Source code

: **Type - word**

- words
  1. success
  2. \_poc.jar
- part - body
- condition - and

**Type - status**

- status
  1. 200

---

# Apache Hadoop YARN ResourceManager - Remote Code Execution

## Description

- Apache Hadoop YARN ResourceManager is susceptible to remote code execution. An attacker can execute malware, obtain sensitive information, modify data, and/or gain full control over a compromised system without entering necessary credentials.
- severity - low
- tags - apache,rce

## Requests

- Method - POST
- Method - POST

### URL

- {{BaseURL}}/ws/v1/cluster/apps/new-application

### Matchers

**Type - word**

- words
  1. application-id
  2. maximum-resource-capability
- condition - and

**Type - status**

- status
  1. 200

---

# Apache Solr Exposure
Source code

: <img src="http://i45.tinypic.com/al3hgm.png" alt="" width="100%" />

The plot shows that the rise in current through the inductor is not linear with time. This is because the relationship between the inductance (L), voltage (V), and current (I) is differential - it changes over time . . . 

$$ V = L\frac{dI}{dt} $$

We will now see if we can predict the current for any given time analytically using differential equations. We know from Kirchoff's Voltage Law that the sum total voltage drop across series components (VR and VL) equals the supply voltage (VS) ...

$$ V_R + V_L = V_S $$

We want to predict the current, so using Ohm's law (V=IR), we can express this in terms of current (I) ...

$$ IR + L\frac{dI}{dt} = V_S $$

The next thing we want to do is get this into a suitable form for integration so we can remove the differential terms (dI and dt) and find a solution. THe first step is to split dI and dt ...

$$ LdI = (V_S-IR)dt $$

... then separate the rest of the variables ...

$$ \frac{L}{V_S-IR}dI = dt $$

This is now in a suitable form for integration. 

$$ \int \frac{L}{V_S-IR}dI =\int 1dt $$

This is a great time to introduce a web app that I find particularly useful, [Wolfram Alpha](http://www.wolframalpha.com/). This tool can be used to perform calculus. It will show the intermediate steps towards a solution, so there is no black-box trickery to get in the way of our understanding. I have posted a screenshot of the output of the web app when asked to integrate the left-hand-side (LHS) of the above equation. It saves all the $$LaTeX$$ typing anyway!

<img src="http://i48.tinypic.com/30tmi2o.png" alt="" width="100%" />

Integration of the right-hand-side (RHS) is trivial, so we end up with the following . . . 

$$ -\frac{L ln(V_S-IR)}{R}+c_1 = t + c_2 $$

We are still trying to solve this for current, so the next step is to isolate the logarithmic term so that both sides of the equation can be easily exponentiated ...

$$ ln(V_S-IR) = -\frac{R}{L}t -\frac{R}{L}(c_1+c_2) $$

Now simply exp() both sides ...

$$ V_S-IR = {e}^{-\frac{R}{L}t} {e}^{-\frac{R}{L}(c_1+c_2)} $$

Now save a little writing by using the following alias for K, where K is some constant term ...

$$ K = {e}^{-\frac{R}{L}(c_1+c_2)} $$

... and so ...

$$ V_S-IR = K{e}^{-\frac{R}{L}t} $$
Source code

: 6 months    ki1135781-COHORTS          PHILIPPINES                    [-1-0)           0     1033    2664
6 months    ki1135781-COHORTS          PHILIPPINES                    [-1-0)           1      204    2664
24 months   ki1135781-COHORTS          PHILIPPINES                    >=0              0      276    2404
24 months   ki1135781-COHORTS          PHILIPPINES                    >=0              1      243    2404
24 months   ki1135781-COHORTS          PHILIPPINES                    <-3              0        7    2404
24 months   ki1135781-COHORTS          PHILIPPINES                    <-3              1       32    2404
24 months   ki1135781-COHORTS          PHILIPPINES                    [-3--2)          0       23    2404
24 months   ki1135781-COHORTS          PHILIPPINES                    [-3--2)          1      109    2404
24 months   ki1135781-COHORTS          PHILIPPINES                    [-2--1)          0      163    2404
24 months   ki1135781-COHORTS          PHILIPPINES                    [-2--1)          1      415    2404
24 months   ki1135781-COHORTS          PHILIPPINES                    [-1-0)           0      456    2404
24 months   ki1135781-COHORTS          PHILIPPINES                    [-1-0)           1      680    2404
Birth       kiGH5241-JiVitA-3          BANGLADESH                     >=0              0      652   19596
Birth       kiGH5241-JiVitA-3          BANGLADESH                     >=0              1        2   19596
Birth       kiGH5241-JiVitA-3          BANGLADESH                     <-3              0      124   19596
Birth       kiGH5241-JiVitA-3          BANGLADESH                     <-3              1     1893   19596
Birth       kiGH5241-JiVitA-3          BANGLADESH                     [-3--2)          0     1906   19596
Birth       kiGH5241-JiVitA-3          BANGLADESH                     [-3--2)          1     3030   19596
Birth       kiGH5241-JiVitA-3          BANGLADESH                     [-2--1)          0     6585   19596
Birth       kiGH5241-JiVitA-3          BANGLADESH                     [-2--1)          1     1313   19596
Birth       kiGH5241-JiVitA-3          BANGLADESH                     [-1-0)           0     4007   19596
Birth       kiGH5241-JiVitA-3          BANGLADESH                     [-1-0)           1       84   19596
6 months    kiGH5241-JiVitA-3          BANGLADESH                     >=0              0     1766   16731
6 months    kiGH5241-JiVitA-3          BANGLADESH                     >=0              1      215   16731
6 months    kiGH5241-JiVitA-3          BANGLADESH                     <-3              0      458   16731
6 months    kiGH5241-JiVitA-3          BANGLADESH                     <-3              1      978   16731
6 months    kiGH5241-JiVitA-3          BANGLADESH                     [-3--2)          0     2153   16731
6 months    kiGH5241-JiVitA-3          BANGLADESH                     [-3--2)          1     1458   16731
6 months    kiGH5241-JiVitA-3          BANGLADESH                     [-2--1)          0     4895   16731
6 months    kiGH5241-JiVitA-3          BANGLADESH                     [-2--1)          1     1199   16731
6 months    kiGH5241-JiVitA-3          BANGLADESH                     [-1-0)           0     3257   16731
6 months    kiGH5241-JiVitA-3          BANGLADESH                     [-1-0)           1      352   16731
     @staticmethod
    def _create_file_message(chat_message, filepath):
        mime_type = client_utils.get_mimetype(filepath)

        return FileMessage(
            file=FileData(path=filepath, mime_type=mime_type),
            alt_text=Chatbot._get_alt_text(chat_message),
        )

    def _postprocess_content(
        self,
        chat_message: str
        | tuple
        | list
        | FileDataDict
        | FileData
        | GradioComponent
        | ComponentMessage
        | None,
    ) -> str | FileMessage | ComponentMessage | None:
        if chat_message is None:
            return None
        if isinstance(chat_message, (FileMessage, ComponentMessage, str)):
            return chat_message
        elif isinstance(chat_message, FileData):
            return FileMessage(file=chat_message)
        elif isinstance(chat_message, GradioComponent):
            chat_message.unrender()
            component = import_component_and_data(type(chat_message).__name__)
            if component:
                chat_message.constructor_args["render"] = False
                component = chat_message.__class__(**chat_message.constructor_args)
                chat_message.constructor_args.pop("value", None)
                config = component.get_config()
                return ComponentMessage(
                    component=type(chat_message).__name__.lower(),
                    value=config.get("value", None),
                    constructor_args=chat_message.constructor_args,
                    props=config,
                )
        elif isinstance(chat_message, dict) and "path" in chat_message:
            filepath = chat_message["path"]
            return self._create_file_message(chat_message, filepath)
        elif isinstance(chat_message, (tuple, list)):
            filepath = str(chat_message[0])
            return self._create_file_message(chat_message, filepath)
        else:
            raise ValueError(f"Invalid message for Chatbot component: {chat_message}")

#### EXERCISE PROMPT
Select every line in the records above that contains the string "config", and copy each one in full.

#### ANSWER BOX
                config = component.get_config()
                    value=config.get("value", None),
                    props=config,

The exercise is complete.